Сначала все было как я и ожидал. Там стояло такое старое здание с колоннами и красивым орнаментом, над входом у него были высечены какие-то длинные изречения — кажется, по-гречески или по-латыни, — а двери охраняли стражи в форме, и я порадовался, что сообразил заказать себе на сегодня новый костюм. Внутри была огромная лестница из тех, что раздваиваются и описывают два больших круга в противоположных направлениях, а потом снова сходятся наверху. И везде сплошной мрамор, и начищенная до блеска латунь, и внушительные панели из красного дерева, где никогда не заведутся древесные черви.

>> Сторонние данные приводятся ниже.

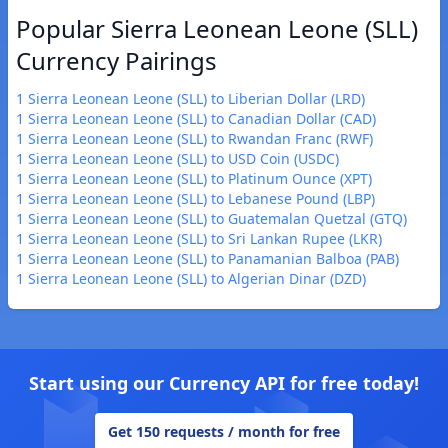
Popular Sierra Leonean Leone (SLL)
Currency Pairings
1 Sierra Leonean Leone (SLL) to Liberian Dollar (LRD)
1 Sierra Leonean Leone (SLL) to Canadian Dollar (CAD)
1 Sierra Leonean Leone (SLL) to Rwandan Franc (RWF)
1 Sierra Leonean Leone (SLL) to USD Coin (USDC)
1 Sierra Leonean Leone (SLL) to Platinum Ounce (XPT)
1 Sierra Leonean Leone (SLL) to Lebanese Pound (LBP)
1 Sierra Leonean Leone (SLL) to Guatemalan Quetzal (GTQ)
1 Sierra Leonean Leone (SLL) to Sri Lankan Rupee (LKR)
1 Sierra Leonean Leone (SLL) to Panamanian Balboa (PAB)
1 Sierra Leonean Leone (SLL) to Algerian Dinar (DZD)
Start using our Currency API for free today!
Get 150 requests / month for free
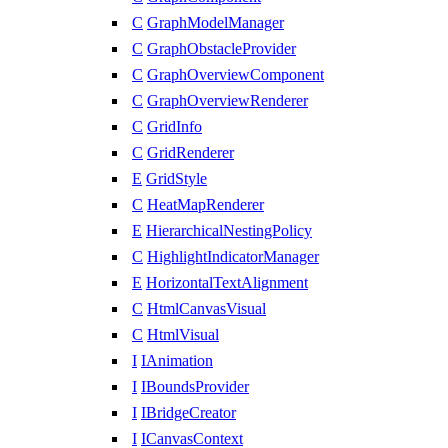
C
GraphModelManager
C
GraphObstacleProvider
C
GraphOverviewComponent
C
GraphOverviewRenderer
C
GridInfo
C
GridRenderer
E
GridStyle
C
HeatMapRenderer
E
HierarchicalNestingPolicy
C
HighlightIndicatorManager
E
HorizontalTextAlignment
C
HtmlCanvasVisual
C
HtmlVisual
I
IAnimation
I
IBoundsProvider
I
IBridgeCreator
I
ICanvasContext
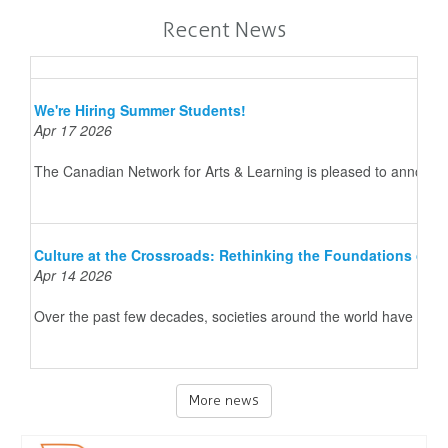
Recent News
We're Hiring Summer Students!
Apr 17 2026
The Canadian Network for Arts & Learning is pleased to announce 
Culture at the Crossroads: Rethinking the Foundations of 
Apr 14 2026
Over the past few decades, societies around the world have underg
More news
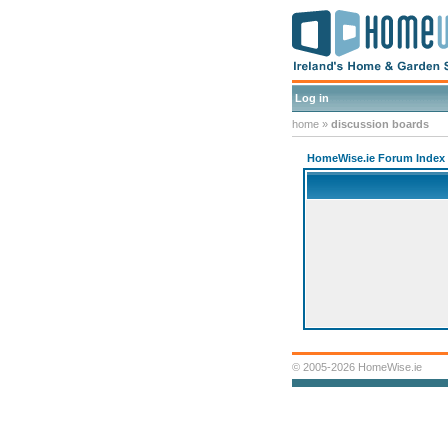
Log in
home
»
discussion boards
HomeWise.ie Forum Index
© 2005-2026 HomeWise.ie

Сама комната была невелика, но тут размеры уже роли не играли. Главное, что у тебя создавался нужный настрой — обстановка была официальная, но не слишком обескураживающая. И в чем-то даже уютная: несмотря на то что тут делались серьезные дела, бархатные занавески выглядели довольно потрепанными. За столом сидел очень приятный пожилой джентльмен. Немножко похожий на моего отца — нет, пожалуй, скорее на дядюшку. Взгляд дружелюбный, смотрит прямо в лицо; такого, сразу видно, не надуешь. Он сообщил, что прочел все мои бумаги. Здесь же, у его локтя, они и лежали — история моей жизни, все, что я сказал и сделал, передумал и перечувствовал, вся эта сумасшедшая мешанина, и хорошее, и плохое. Представляете себе, какая набралась кипа? Я не знал, можно ли мне к нему обращаться, но рискнул. Сказал, ну и лихо же вы читаете. Он ответил, что у него большая практика, и мы с ним малость посмеялись. Потом он взглянул на часы — нет-нет, очень вежливо — и спросил, желаю ли я услышать приговор. Я невольно расправил плечи и сжал кулаки, опустив руки по швам. Потом кивнул и сказал: «Да, сэр», слегка нервничая, сами понимаете.
Он сказал, что у меня все в порядке. Нет, я не шучу, так прямо и сказал: «У вас все в порядке». Я думал, он еще что-нибудь добавит, но он опустил глаза, и я увидел, как его рука потянулась к верхнему документу из другой стопки. Потом он опять глянул на меня, чуть улыбнулся и сказал: «Нет, правда в порядке». Я снова кивнул, и на сей раз он уже окончательно вернулся к своей работе, так что мне больше ничего не оставалось, кроме как уйти. Когда мы вышли оттуда, я признался Бригитте, что немного разочарован, и она сказала, что так говорят почти все, но пусть я не беру этого в голову, и я не стал.
Примерно тогда же я начал встречаться со знаменитыми людьми. Сперва мне мешала робость, и я выбирал только кинозвезд и любимых спортсменов. Встречался, например, со Стивом Маккуином и Джуди Гарланд; с Джоном Уэйном, Морин О'Салливан, Хамфри Богартом. Джином Тирни (мне всегда страшно нравился Джин Тирни) и Бингом Кросби. Встречался с Дунканом Эдвардсом и остальными игроками «Манчестер юнайтед», попавшими в мюнхенскую авиакатастрофу. И еще с несколькими ребятами из «Лестер-Сити», которых помнил по старым матчам, — вам их имена, наверное, ничего не скажут.